- **EXTRACT**
....................

You are viewing a plain text version of this content. The canonical link for it is here.
Posted to dev@hbase.apache.org by rahul gidwani <ch...@apache.org> on 2017/12/15 22:01:56 UTC

Major Compaction Tool

Hi,

I was wondering if anyone was interested in a manual major compactor tool.

The basic overview of how this tool works is:

Parameters:

   -

   Table
   -

   Stores
   -

   ClusterConcurrency
   -

   Timestamp


So you input a table, desired concurrency and the list of stores you wish
to major compact.  The tool first checks the filesystem to see which stores
need compaction based on the timestamp you provide (default is current
time).  It takes that list of stores that require compaction and executes
those requests concurrently with at most N distinct RegionServers
compacting at a given time.  Each thread waits for the compaction to
complete before moving to the next queue.  If a region split, merge or move
happens this tool ensures those regions get major compacted as well.

We have started using this tool in production but were wondering if there
is any interest from you guys in getting this upstream.

....................

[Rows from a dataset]
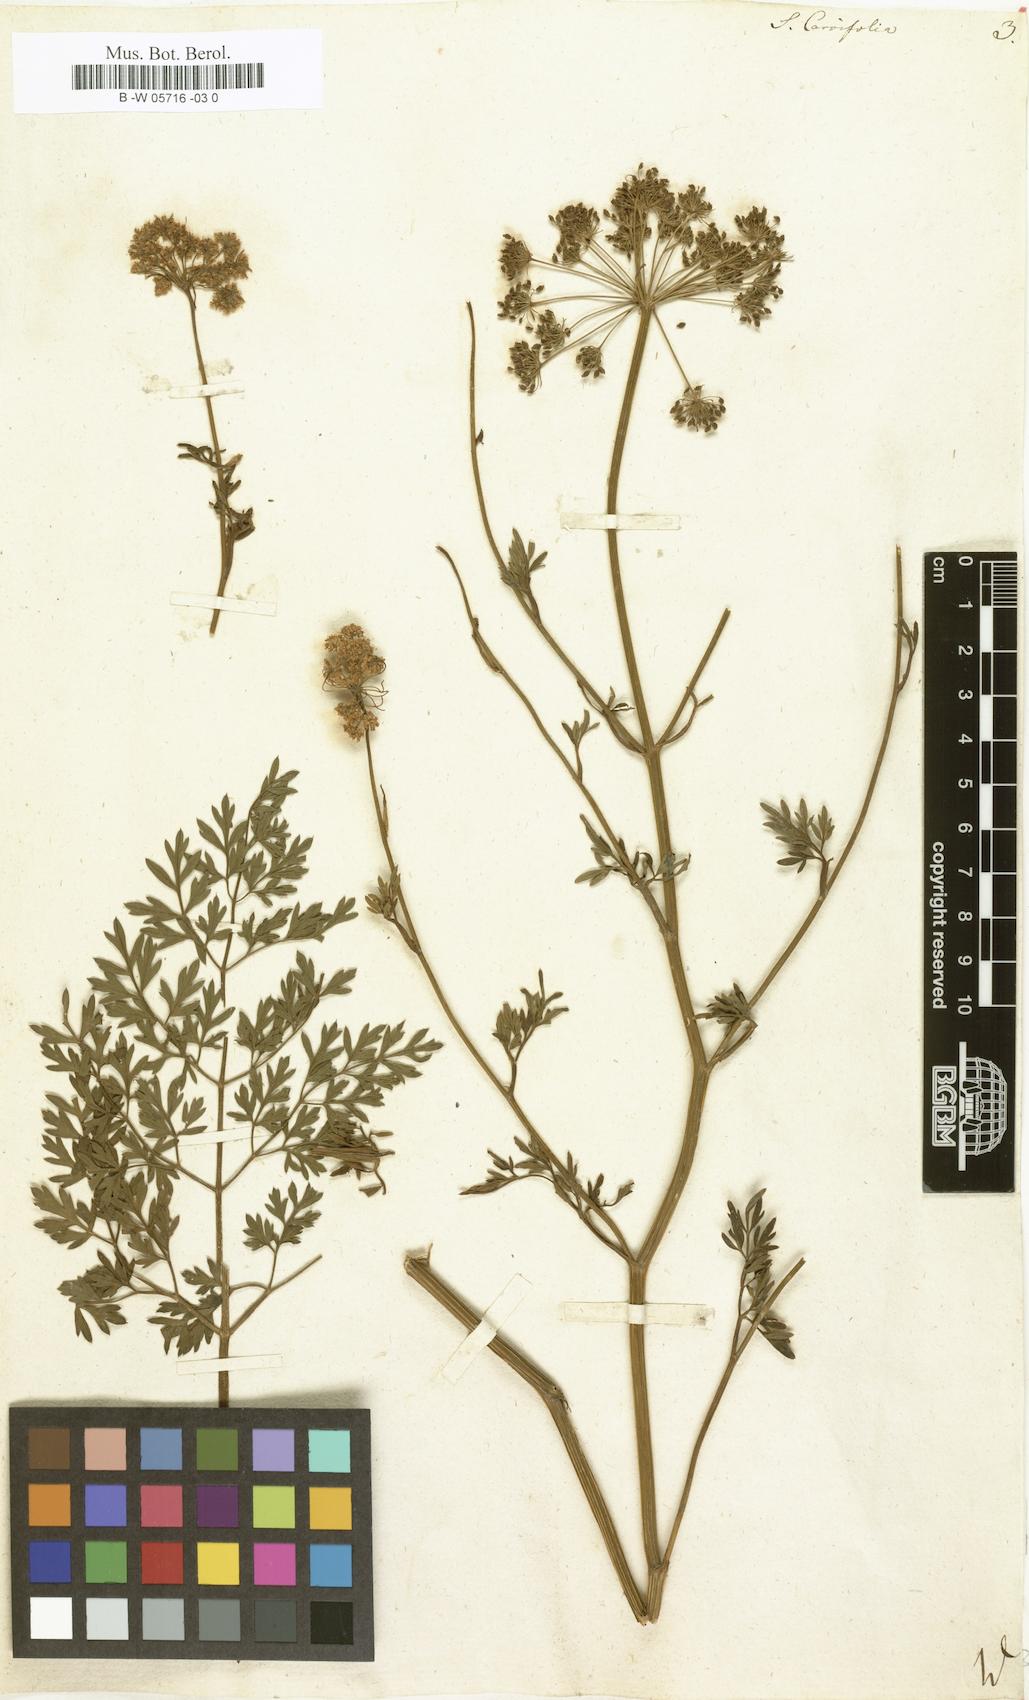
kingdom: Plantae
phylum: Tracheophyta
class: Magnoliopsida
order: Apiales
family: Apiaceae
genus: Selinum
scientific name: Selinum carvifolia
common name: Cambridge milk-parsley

....................

- **TO BE DONE**
1. Summarize the compaction tool post in two sentences.
2. Write the next part of the compaction tool post, starting after its final sentence.
The listing is not needed for any of the work here.

- **EXERCISE RESULTS**
1. The post offers a manual major compactor tool that takes a table, a list of stores, a cluster concurrency and a timestamp, checks the filesystem for stores that need compaction, and compacts them concurrently with at most N distinct RegionServers at a time, also covering regions that split, merge or move. The tool is already in production use, and the post asks whether there is interest in getting it upstream.

2.
This helps us in two ways, we can limit how much I/O bandwidth we are using
for major compaction cluster wide and we are guaranteed after the tool
completes that all requested compactions complete regardless of moves,
merges and splits.

Re: Major Compaction Tool

Posted by rahul gidwani <ra...@gmail.com>.
thanks for all the great feedback!

I opened a ticket here:

https://issues.apache.org/jira/browse/HBASE-19528

Lets continue the discussion there.


On Fri, Dec 15, 2017 at 11:34 PM, sahil aggarwal <sa...@gmail.com>
wrote:

> Hi,
>
> We wrote something similar. It just triggers major compaction with given
> parallelism and distribute it across the cluster.
>
> https://github.com/flipkart-incubator/hbase-compactor
>
>
> On Dec 16, 2017 10:01 AM, "Jean-Marc Spaggiari" <je...@spaggiari.org>
> wrote:
>
> Rahul,
>
> I had something in mind for months/years! It's a must to have! Thanks for
> taking the task! I like register to the JIRA and come back very soon with
> tons of ides and recommendations. You can count on my to test it too!
>
> JMS
>
> 2017-12-15 17:44 GMT-05:00 rahul gidwani <ra...@gmail.com>:
>
> > The tool creates a Map of servers to CompactionRequests needing to be
> > performed.  You always select the server with the largest queue (*which
> is
> > not currently compacting) *to compact next.
> >
> > I created a JIRA: HBASE-19528 for this tool.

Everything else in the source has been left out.